INSTRUCTIONS TO FOLLOW — The expected output is a verbatim reprint of the lines from the beginning of the data that follows through the line that contains "neck: (326, 266)".

MATERIAL SUPPLIED —
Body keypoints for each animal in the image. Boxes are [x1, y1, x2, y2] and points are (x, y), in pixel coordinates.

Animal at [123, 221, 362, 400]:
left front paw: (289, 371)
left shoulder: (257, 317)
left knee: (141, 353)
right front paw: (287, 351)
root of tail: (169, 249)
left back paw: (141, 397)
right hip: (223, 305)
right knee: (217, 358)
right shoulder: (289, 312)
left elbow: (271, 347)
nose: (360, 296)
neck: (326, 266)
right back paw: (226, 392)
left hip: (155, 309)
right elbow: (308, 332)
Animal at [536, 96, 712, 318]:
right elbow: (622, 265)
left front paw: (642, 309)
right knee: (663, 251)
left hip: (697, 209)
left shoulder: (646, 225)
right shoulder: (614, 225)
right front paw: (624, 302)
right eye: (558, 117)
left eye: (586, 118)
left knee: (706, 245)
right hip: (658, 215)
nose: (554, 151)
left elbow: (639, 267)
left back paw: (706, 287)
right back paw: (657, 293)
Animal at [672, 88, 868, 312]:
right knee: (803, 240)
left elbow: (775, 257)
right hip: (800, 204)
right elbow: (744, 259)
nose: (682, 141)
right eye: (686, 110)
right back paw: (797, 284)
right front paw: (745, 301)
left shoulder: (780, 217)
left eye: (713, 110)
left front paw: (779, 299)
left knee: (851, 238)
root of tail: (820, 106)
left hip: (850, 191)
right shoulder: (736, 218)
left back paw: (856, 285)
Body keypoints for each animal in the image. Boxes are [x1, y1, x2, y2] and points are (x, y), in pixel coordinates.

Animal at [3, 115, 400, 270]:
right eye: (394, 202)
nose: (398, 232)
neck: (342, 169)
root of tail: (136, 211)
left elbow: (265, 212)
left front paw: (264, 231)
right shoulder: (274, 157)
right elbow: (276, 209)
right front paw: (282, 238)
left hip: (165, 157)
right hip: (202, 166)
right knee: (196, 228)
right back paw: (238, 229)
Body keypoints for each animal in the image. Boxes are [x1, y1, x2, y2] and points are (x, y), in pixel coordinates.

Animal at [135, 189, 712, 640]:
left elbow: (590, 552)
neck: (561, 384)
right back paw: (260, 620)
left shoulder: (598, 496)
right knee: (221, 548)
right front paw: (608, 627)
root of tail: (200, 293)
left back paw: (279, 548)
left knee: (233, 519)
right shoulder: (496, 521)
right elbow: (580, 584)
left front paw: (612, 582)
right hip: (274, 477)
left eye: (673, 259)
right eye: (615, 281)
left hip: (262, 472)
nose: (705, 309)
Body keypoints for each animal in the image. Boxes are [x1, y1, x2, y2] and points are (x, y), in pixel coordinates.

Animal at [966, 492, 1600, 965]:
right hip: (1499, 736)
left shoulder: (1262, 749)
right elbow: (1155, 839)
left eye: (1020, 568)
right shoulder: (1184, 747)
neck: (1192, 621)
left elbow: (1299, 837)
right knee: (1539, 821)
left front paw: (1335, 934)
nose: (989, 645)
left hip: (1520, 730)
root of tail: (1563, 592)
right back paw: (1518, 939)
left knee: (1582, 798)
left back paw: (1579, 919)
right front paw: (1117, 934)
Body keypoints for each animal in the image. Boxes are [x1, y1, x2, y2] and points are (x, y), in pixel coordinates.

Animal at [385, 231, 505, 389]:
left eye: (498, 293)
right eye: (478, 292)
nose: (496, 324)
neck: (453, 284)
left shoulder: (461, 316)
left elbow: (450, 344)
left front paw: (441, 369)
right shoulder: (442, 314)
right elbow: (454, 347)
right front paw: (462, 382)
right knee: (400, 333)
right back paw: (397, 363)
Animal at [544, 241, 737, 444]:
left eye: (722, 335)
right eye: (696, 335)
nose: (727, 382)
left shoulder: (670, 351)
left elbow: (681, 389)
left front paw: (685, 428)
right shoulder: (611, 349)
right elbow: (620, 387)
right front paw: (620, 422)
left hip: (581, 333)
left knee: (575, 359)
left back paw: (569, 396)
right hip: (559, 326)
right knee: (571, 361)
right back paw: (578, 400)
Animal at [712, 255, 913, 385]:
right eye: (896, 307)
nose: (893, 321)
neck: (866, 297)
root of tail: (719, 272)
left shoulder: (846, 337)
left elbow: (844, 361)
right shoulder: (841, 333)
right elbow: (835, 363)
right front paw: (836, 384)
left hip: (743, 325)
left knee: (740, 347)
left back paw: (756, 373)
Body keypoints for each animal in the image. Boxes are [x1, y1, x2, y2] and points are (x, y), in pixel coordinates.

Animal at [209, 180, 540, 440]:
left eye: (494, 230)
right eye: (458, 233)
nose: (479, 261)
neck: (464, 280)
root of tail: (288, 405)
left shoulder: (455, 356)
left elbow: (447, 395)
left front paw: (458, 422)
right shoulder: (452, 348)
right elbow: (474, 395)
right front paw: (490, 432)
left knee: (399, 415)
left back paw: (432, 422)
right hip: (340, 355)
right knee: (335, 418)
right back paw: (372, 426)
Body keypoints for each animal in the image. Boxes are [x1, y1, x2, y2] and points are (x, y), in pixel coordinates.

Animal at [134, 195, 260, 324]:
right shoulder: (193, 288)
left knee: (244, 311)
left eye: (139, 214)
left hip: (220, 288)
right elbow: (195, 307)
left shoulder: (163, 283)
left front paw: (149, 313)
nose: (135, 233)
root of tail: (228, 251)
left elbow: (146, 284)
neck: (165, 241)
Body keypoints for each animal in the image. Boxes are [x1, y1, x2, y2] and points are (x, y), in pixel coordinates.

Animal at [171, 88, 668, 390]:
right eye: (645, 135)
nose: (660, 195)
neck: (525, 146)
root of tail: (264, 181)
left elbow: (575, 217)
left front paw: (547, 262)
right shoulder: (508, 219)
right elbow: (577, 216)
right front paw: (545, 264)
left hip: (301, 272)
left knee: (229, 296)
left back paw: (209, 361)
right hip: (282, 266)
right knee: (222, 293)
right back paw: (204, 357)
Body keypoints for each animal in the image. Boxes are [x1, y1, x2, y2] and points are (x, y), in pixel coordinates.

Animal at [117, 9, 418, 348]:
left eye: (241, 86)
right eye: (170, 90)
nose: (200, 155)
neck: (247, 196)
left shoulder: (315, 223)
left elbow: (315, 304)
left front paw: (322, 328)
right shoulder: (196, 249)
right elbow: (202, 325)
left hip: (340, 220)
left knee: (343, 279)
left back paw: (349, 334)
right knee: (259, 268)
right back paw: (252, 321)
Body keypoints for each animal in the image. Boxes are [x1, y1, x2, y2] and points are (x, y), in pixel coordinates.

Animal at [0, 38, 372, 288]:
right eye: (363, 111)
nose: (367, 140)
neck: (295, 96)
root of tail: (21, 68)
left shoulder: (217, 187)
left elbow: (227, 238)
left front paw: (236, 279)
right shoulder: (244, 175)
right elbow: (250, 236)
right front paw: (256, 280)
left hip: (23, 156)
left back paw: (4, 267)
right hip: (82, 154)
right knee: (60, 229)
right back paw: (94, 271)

WRITTEN RESPONSE —
Body keypoints for each animal in the image. Boxes are [x1, y1, x2, y2] and points are (x, y), in pixel coordinates.

Animal at [123, 221, 362, 400]:
left front paw: (289, 371)
left shoulder: (257, 317)
left knee: (141, 353)
right front paw: (287, 351)
root of tail: (169, 249)
left back paw: (141, 397)
right hip: (223, 305)
right knee: (217, 358)
right shoulder: (289, 312)
left elbow: (271, 347)
nose: (360, 296)
neck: (326, 266)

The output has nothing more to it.